• [Your task]: Every line from the one containing "Hendra menjelaskan bahwa" through the end of the data is to be copied exactly, and nothing outside that range.
+ + +
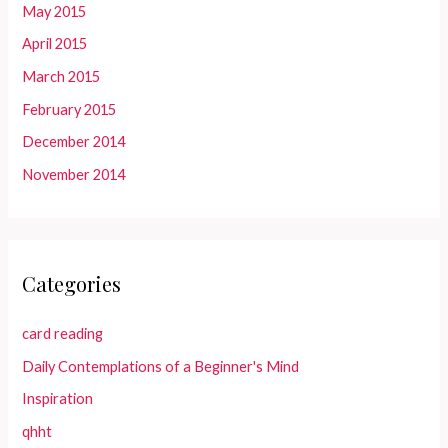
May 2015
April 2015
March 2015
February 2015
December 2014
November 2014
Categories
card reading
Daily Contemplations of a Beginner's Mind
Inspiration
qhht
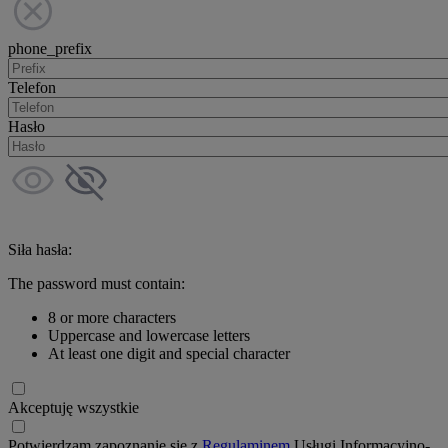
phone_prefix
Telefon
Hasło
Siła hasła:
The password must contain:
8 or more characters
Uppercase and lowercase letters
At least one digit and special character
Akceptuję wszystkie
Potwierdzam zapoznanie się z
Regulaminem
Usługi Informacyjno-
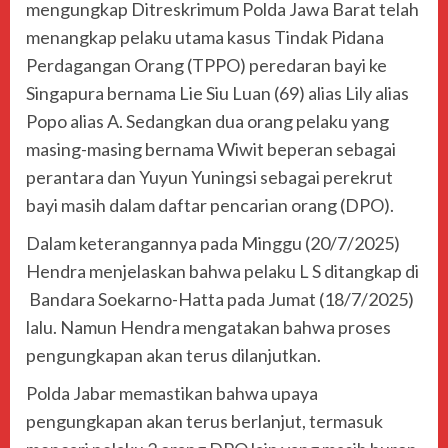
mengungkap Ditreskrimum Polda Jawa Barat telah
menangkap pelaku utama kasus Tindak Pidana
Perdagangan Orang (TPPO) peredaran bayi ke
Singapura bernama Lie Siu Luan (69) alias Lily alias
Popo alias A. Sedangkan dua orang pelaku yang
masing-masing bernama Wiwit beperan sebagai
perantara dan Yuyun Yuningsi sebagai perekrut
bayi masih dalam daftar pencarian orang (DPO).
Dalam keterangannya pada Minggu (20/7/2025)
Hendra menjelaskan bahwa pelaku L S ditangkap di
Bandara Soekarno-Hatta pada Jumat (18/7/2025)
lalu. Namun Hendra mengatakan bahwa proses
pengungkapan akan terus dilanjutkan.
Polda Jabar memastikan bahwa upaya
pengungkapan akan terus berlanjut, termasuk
+ + +
• [Exercise solution]:
Hendra menjelaskan bahwa pelaku L S ditangkap di
Bandara Soekarno-Hatta pada Jumat (18/7/2025)
lalu. Namun Hendra mengatakan bahwa proses
pengungkapan akan terus dilanjutkan.
Polda Jabar memastikan bahwa upaya
pengungkapan akan terus berlanjut, termasuk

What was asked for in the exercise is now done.